If you’re a regular visitor to this blog then you’ll no doubt be familiar with RFID technology – and now it appears that our cousins in Australia are waking up to some of its potential vulnerabilities. Linking automatically to a retailers ‘point-of-sale’ terminal (but without the need for a verification PIN or signature) makes Radio Frequency ID (RFID) payments quite different to normal transactions using a swipe card, cash or personal cheque.
The ability to process transactions rapidly means that RFID e-payment solutions are very attractive to retailers too, although it has been reported in the media that a growing number of consumers in Australia are not entirely convinced by industry claims that these ‘contactless’ systems are 100% foolproof!
ABC News 24 recently reported that, “…There’s been some very famous attacks where people have been reading passport numbers and other serial numbers from RFID-enabled cards. Proximity cards, such as the one that you use to get into your secured building, those have been cloneable for quite some time.”

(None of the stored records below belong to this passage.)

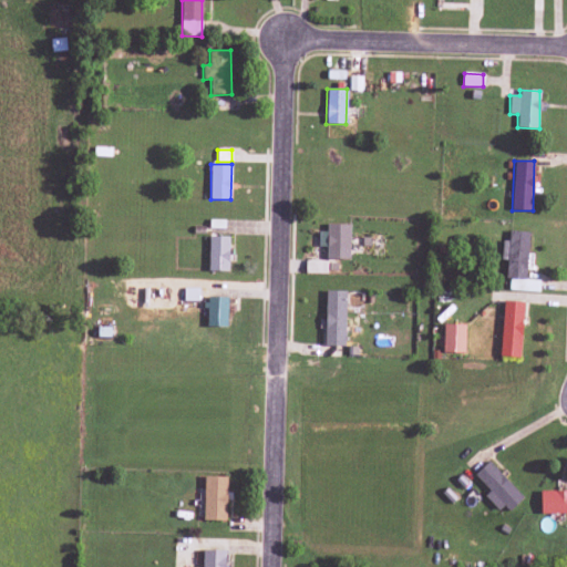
[(350,225),(327,224),(327,232),(319,232),(319,247),(327,247),(327,259),(349,259),(350,225)]
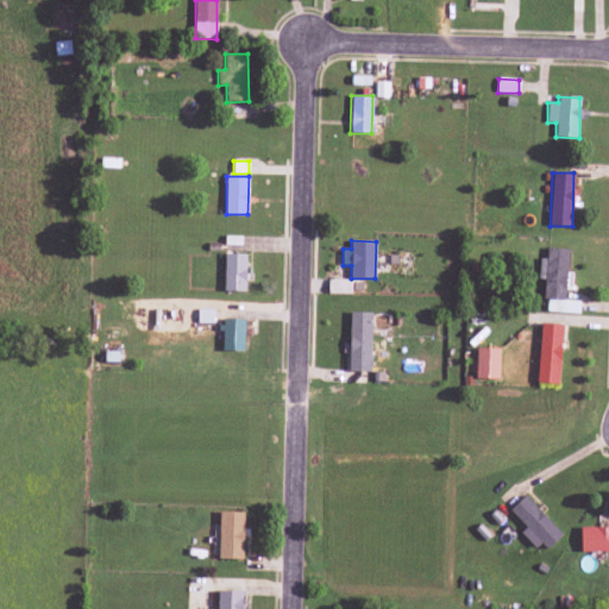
[(567,250),(547,249),(546,259),(540,258),(539,280),(545,280),(544,300),(547,300),(547,312),(579,313),(579,301),(565,301),(567,250)]
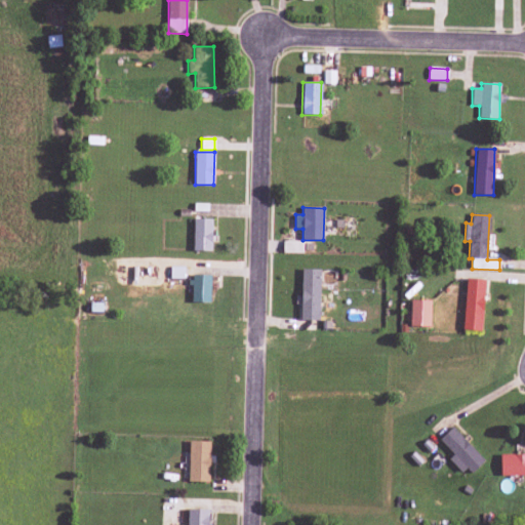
[(212,219),(194,218),(193,251),(211,251),(212,219)]
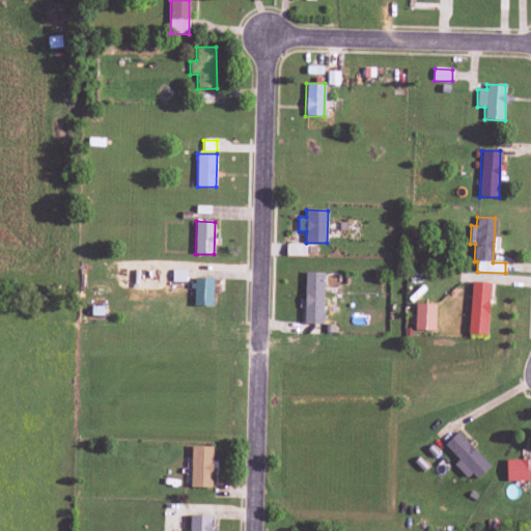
[(306,256),(306,244),(286,244),(286,256),(306,256)]
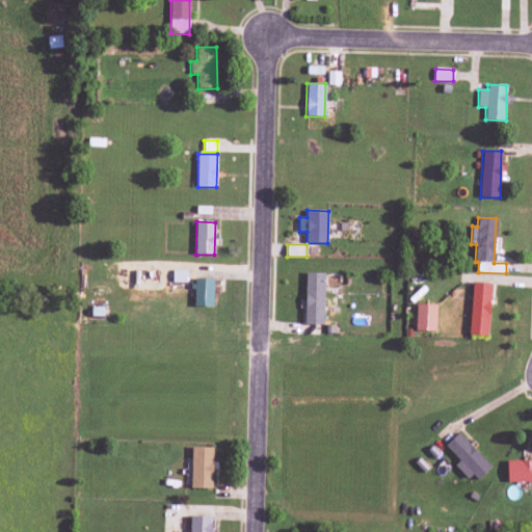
[(324,273),(306,273),(304,324),(323,325),(324,273)]
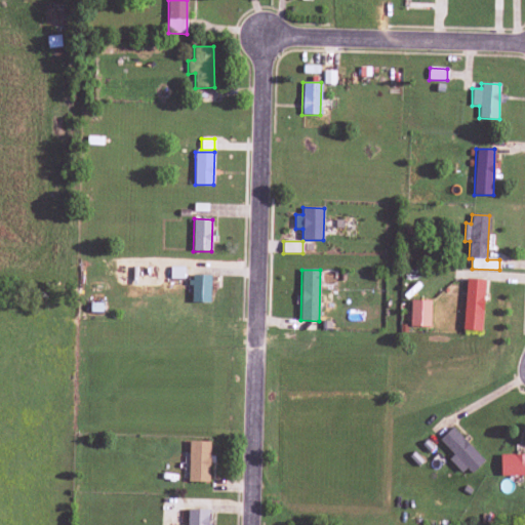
[(211,276),(192,275),(191,303),(210,303),(211,276)]
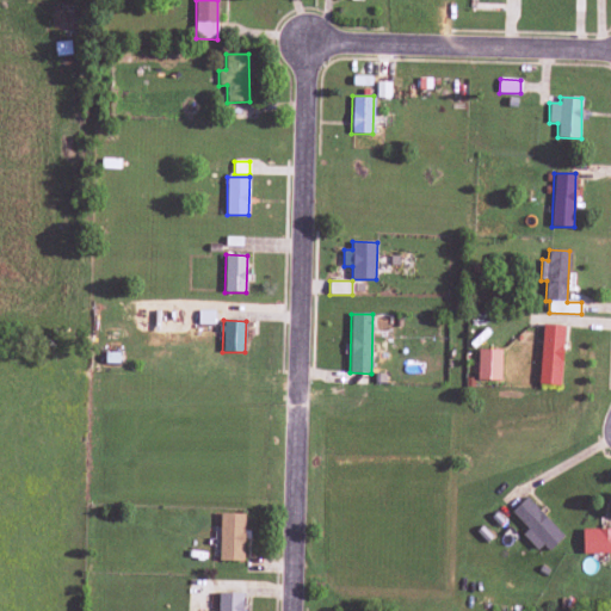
[(539,384),(562,386),(563,326),(541,325),(539,384)]
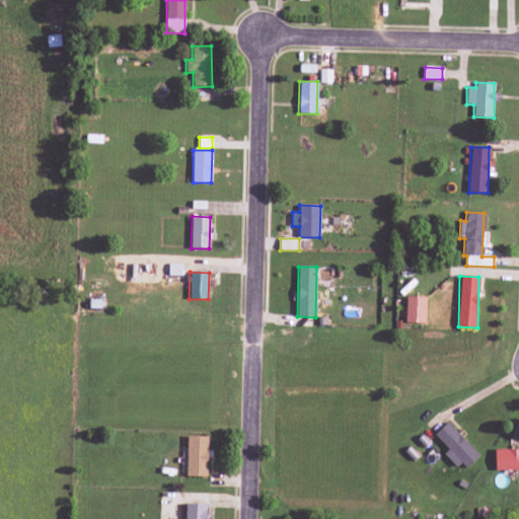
[(425,323),(426,297),(405,296),(404,322),(425,323)]
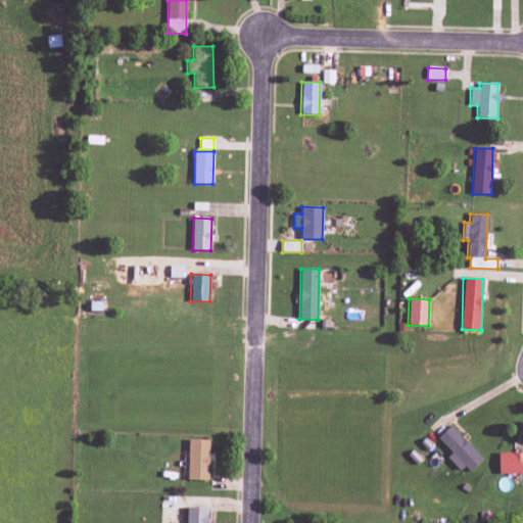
[(463,474),(481,458),(450,426),(437,438),(452,453),(446,458),(463,474)]
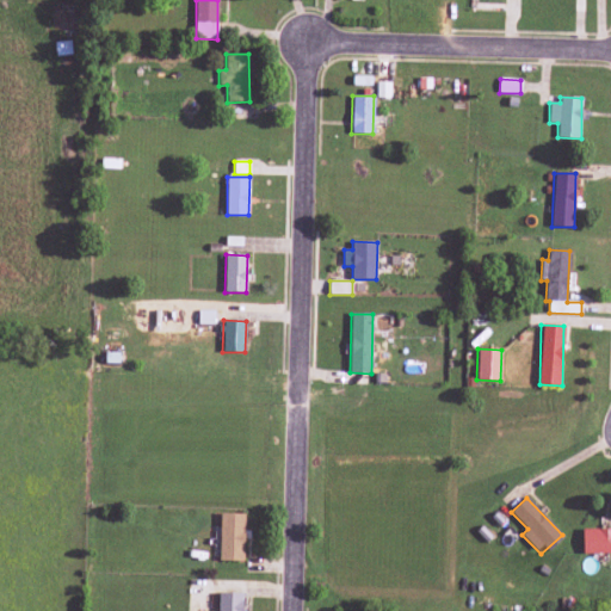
[(218,561),(244,561),(245,513),(221,513),(218,561)]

Whilst Australia has been relatively slow to adopt ‘contactless’ systems – we’ve learned that as of March 2012 it’s going to be a case of ‘full steam ahead’ with major stores keen to deploy ‘tap-and-pay’ payment options. More likely to ‘crack a mental’ than crack open the Champagne – some quarters are arguing that the roll-out of contactless e-commerce is fast becoming a headache for those involved.
A spokesperson at ABC News 24 urged caution reporting that, “…one of the first attacks that we’re most likely to see being used by criminals are probably relay attacks. When you have your phone in your pocket or your card in your wallet and attackers work out a mechanism to activate the card in your pocket, relay the transaction somewhere else, maybe not even in the country and perform a transaction at a terminal by another party, stealing money from that particular account. That’s probably the most likely attack that we’ll see occurring in the future.”